9. "Wherever we find a temple, we must go inside and break all the idols", Periyar said in a speech, a recording of which is available in the public domain.

10. "Wherever we find a Brahmin, we must kill him and destroy him. He has done the same to us", Periyar said in a speech, a recording of which is available in the public domain.

11. "A few of us have to die. If one Tamilian dies for one Brahmin, only three of us will die out of every hundred. 94% of us will still remain. But they will be completely eliminated. We will definitely go that level. If they correct themselves, let them correct themselves. Otherwise, should we keep listening or keep experiencing?", Periyar said in his speech.

12. Dravidian leader Sirpi Rajan recently spoke about how sacred thread and tuft hair of Tamil Brahmins were cut under threat of violence and were sent to Periyar in gunny bags. Periyar would then publish the statics in his newspaper 'Viduthalai' of how many sacred thread and tuft hair were received from each district and would write that his workers from the district where fewer threads and hair were cut had to work harder.

13. In 1956, Periyar is reported to have written an editorial in his newspaper 'Viduthalai' stating, "If only the British had stayed on for another ten years, our men would have become husbands to more than half Brahmin women. Only because Brahmin women are easily falling in love with our men and that is why Brahmins started hating the British".

There are many more such instances in recorded history which shed light on Periyar and his ideology. His views about the unity and integrity of India, the Constitution of India, about citizens belonging to a particular caste and about the Hindu religion are clear from the few aspects mentioned above.
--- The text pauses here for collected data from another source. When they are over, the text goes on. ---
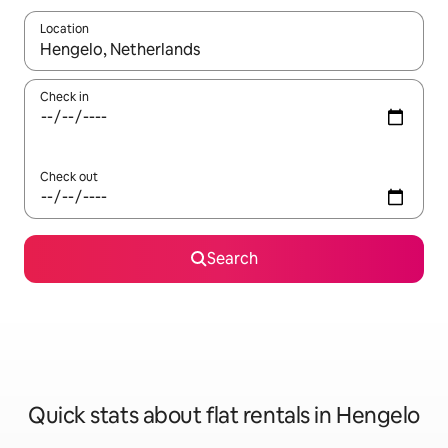
Location
When results are available, navigate with the up and down arro
Check in
Check out
Search
Quick stats about flat rentals in Hengelo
Justice K.M. Joseph needs to clarify his views on Periyar, now that he has seemingly endorsed Periyar. If Justice K.M. Joseph feels that hate speech is justified in some circumstances and that there are 'good' and 'bad' hate speech, he should say so clearly, so that the country can debate it. If his opinion is that the majority community can only be perpetrators and never victims of hate speech, Chief Justice D.Y. Chandrachud must consider whether Justice Joseph's bench should continue hearing the cases relating to hate speech.

[The opinions expressed in this article are those of the author. Verdictum does not assume any responsibility or liability for the contents of the article.]